After the 1948 Biennale, the Historic Archives of the Contemporary Arts in Venice reopened, offering Finzi the chance to dedicate himself to the study of masters of avant-garde movements in history. Meeting Atanasio Soldati, who spent a period of time in Venice, stimulated Finzi and probably influenced subsequent works characterised by bright chromatics and rigorous formal symmetry.
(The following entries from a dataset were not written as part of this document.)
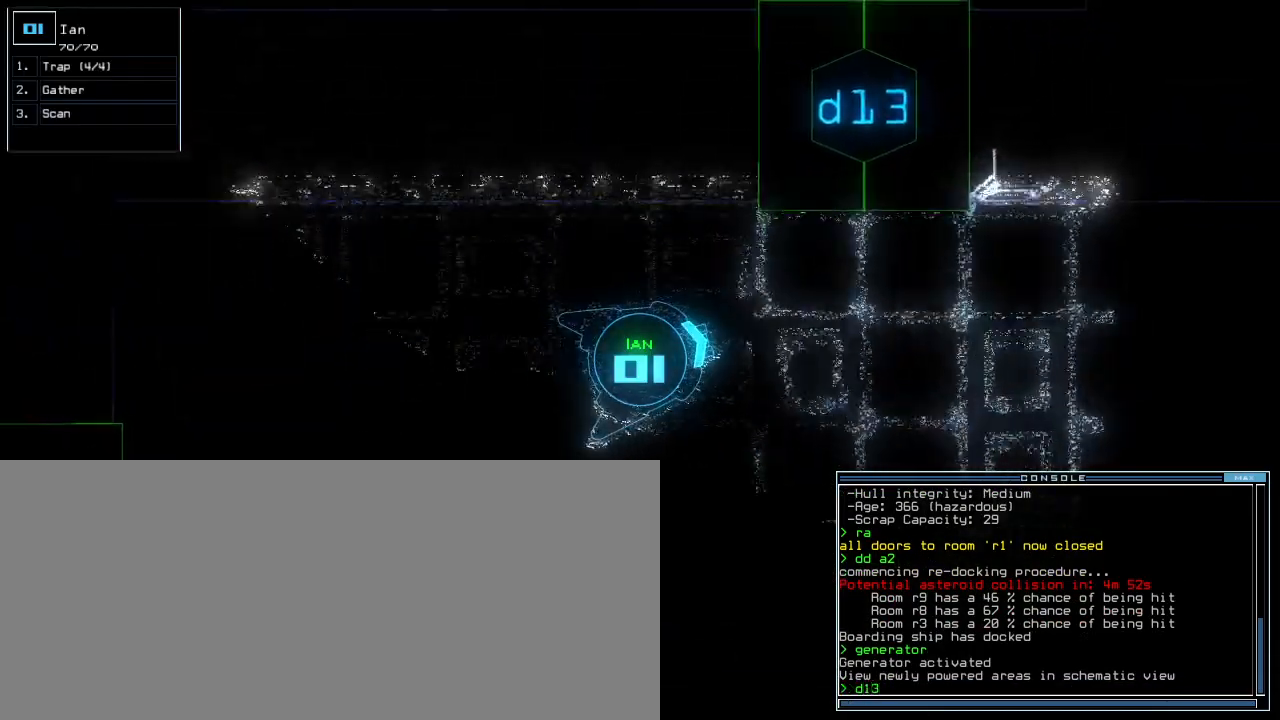
{"keys": ["left", "up"], "events": [[80, "return", "up"], [300, "left", "down"], [340, "left", "up"], [480, "left", "down"]]}
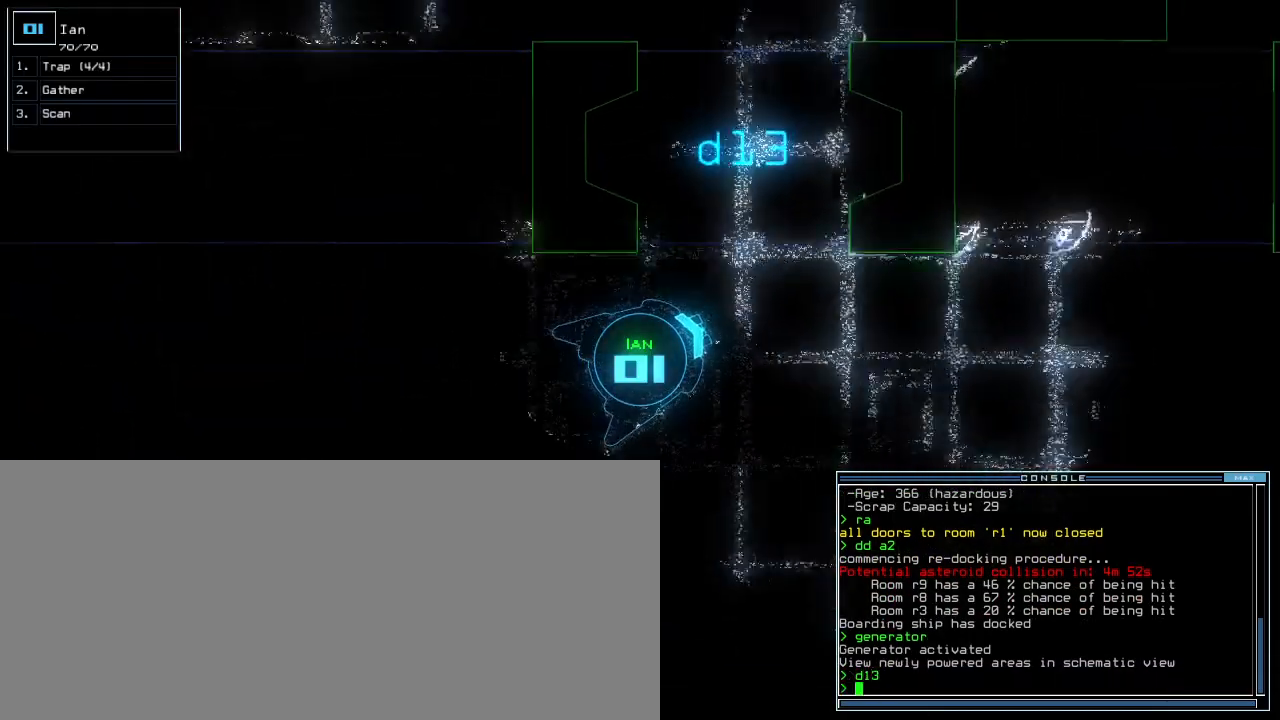
{"keys": ["up"], "events": [[20, "left", "up"], [120, "left", "down"], [240, "left", "up"], [320, "left", "down"], [440, "left", "up"]]}
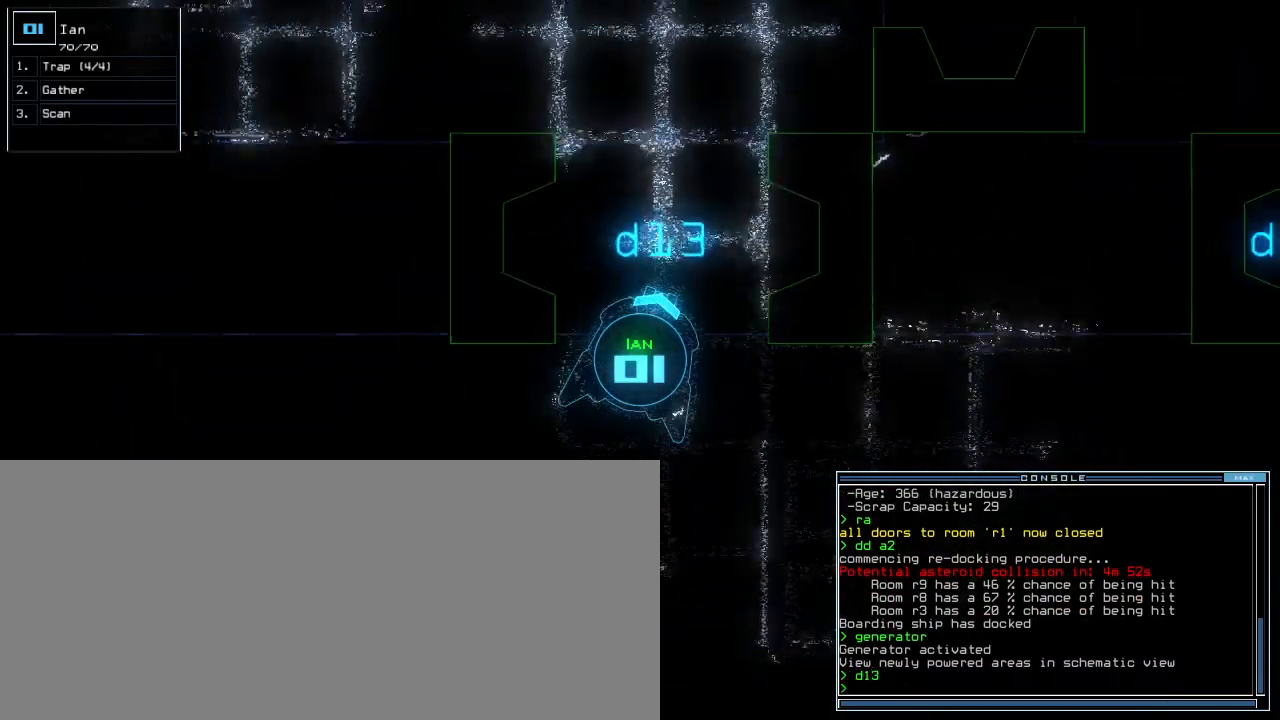
{"keys": ["up"], "events": [[140, "left", "down"], [220, "left", "up"]]}
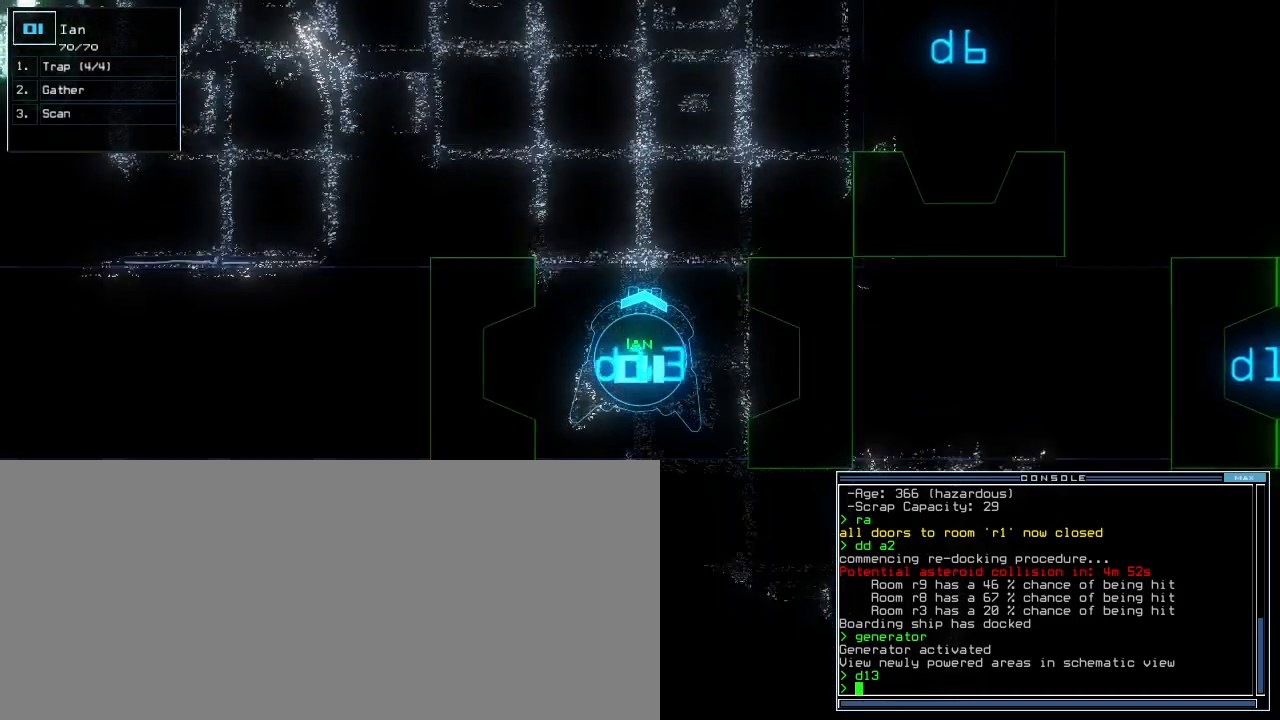
{"keys": ["up"], "events": [[420, "c", "down"], [440, "c", "up"]]}
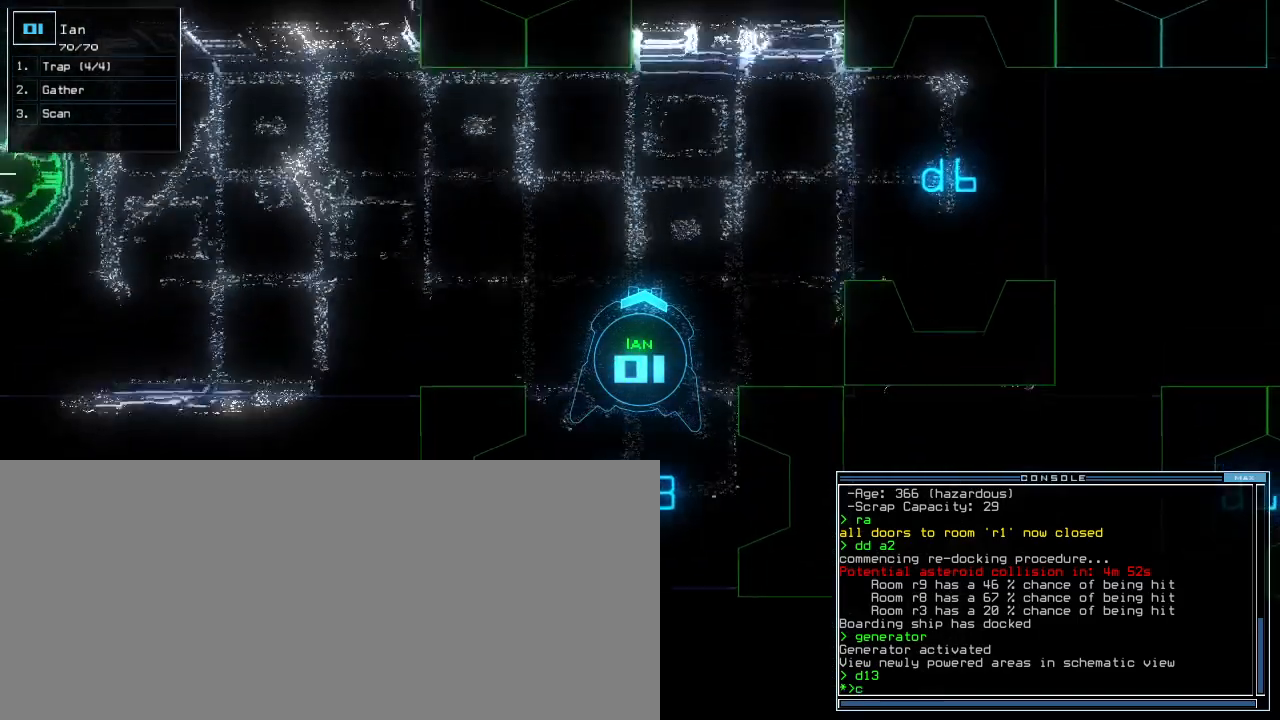
{"keys": [], "events": [[40, "c", "down"], [160, "c", "up"], [240, "return", "down"], [320, "space", "down"], [340, "return", "up"], [340, "up", "up"], [440, "space", "up"]]}
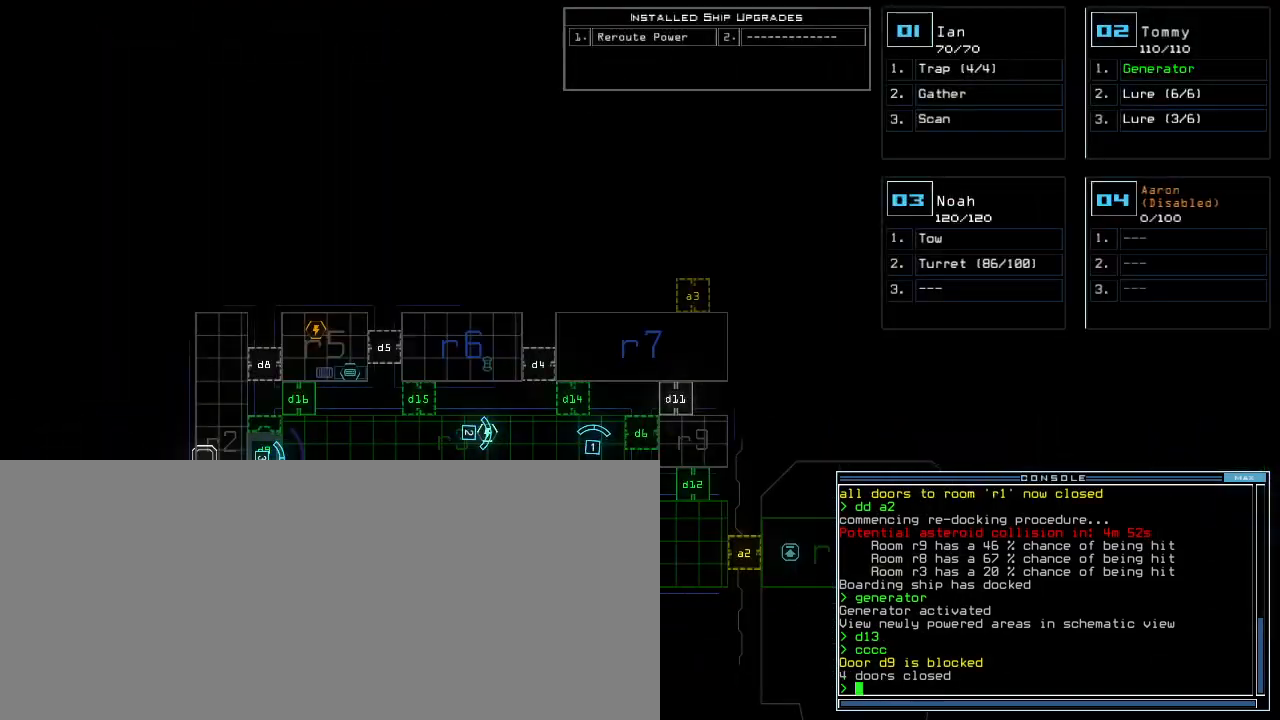
{"keys": [], "events": [[80, "right", "down"], [240, "right", "up"]]}
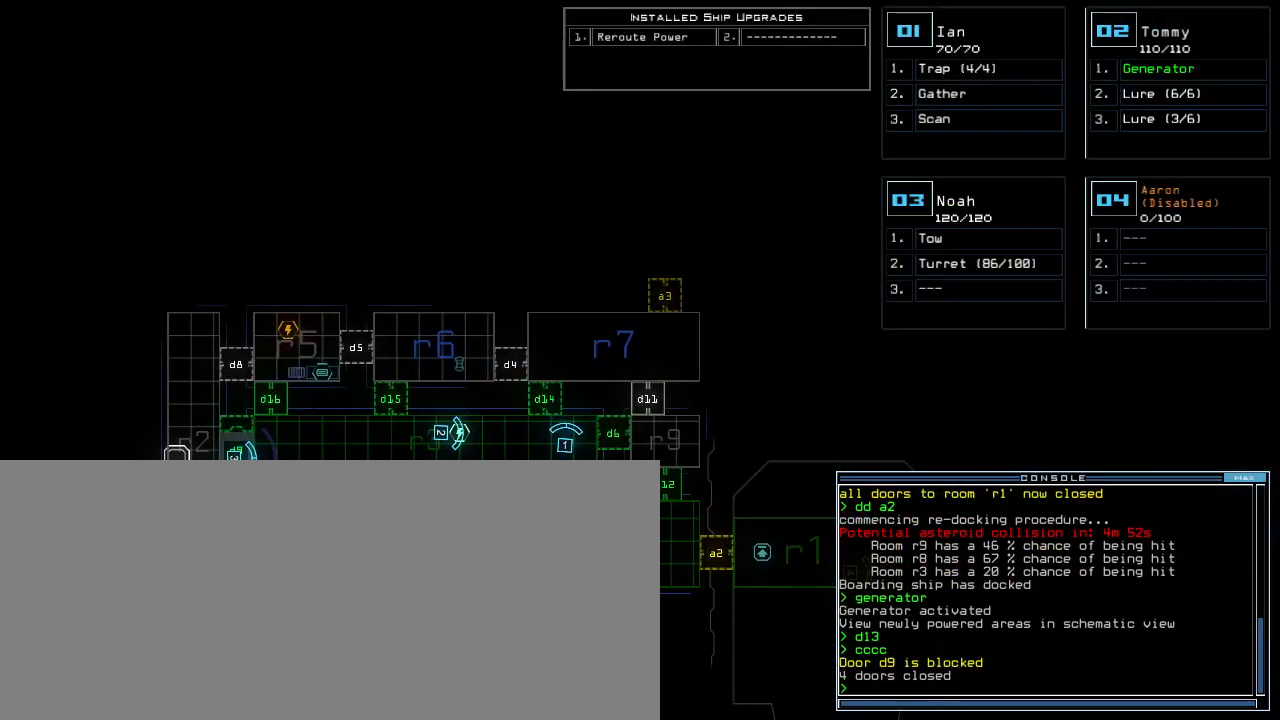
{"keys": [], "events": [[240, "a", "down"], [300, "r", "down"], [340, "a", "up"], [380, "return", "down"], [400, "r", "up"], [440, "return", "up"]]}
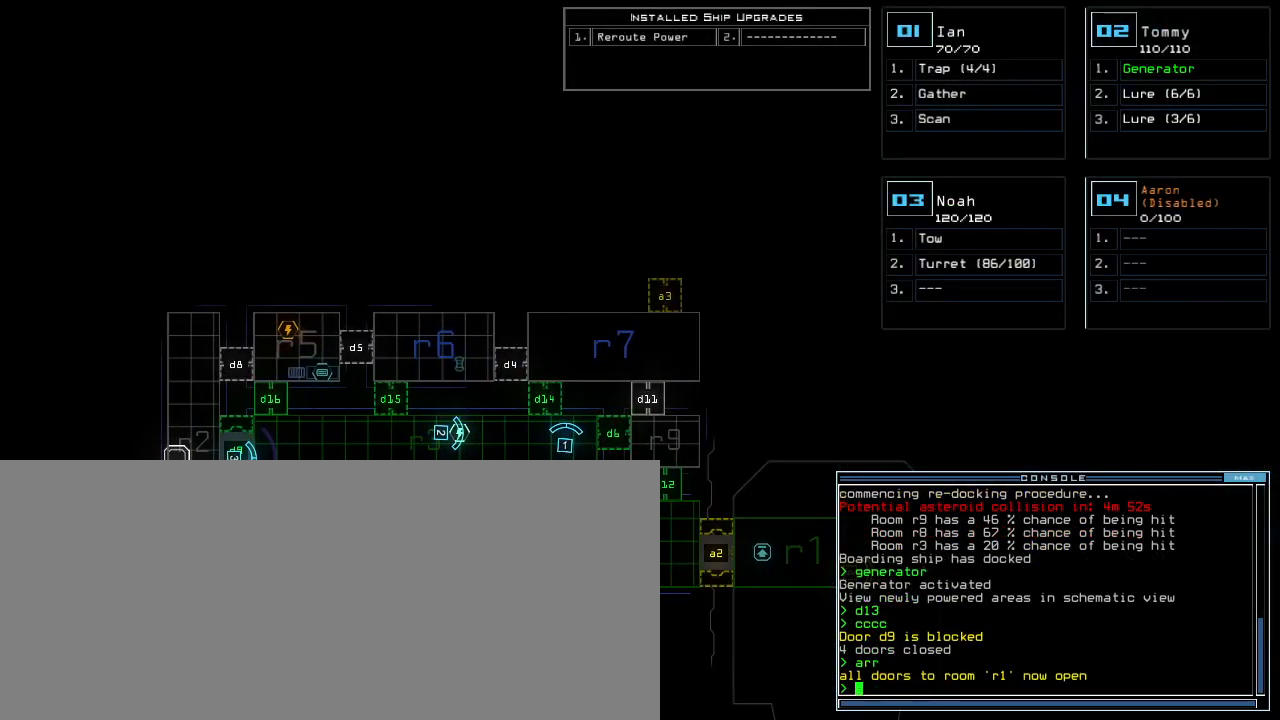
{"keys": [], "events": []}
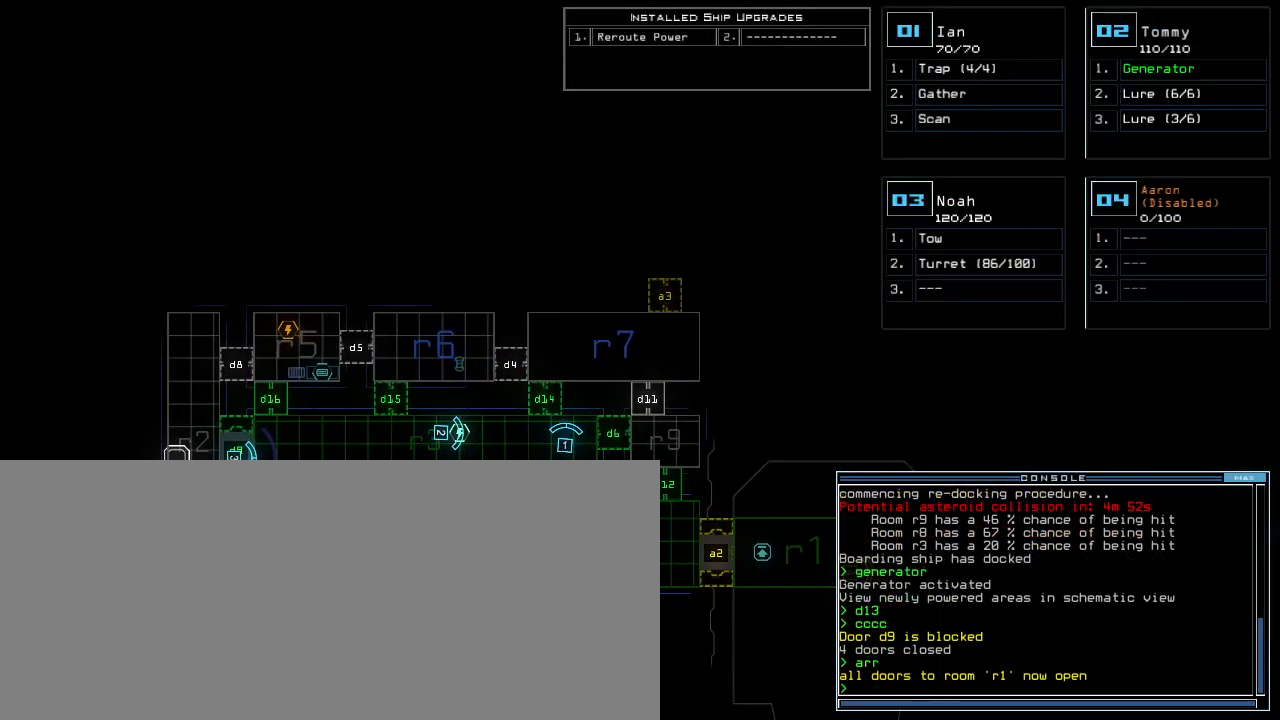
{"keys": [], "events": []}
In this way Finzi’s first “inventions” were born rhythm, colour, light and tone became fundamental elements and formed the basis of his research. In that period Virgilio Guidi and the ideological strength of his creative thought, and Emilio Vedova, with his strong brushstrokes that attacked the surface, also exerted a strong influence on Finzi. The discovery of dodecaphonic music led Finzi to seize the principle of “dissonance”. Then suddenly, in the same way, the praxis of colour dissolved of any shading and having the exclusive function of tone opened new and wide horizons.
From that moment until the late 1950s his work became an obsessive search for the semantics of brushstroke, light and tone. The coloursound relationship, a colour that Finzi loved to “listen to” more than “to see” in its most intimate resonance, allowed him to express himself freely under different and altogether aleatory rules.
At the end of the 1950s (years marked by the remarkable insight of Lucio Fontana, whom Finzi met in Milan on the occasion of the artist’s exhibition at the Apollinaire Gallery) the gestured turbulence and expressive urgency of Finzi’s work became calm and expressed a more reflective dimension.
It was the path of superseding painting itself and moving closer to gestalt theories on the phenomenology of perception. Up until 1978 the principles of optical art informed his research on optical effects, due to the phenomenon of the retinal conservation of images. After a short crisis following an exhaustion of interest in the principles of structural visuality, Finzi with renewed energy and enthusiasm in 1980 yielded to the rediscovery of the immediacy of painting.
Once again he began exploring fascinating themes relating to colour, and went beyond the dissonance of the 1950s. Painting again became the dominant space with colour and non-colour, light and shade successively alternating and competing on the surface of the work. Black was used as the light of the dark, of emptiness, of silence, and led him to probe the most secret resonance of non-existence in the invisibility of painting itself In the continuing dialectics that counter-distinguishes the principle of his research, Finzi proceeds in successive stages of development characterised by greater chromatic sumptuousness and sudden elimination of luminosity in which energy is concentrated in a potential state.
This incessant questioning of working style makes him foreign to any preconceived stylistic form and gives him the professional label of “non-style”: Through the experience of experience, Finzi continually follows the dream of surprise in painting with a stress on constant regeneration and catharsis.
In more recent years he retakes connotations that are rooted in painting and colour, but these connotations are no longer inhibited by ideologically closed regimes; the artist retakes with an abandon that is completely open and available to the totality of feeling which is painting.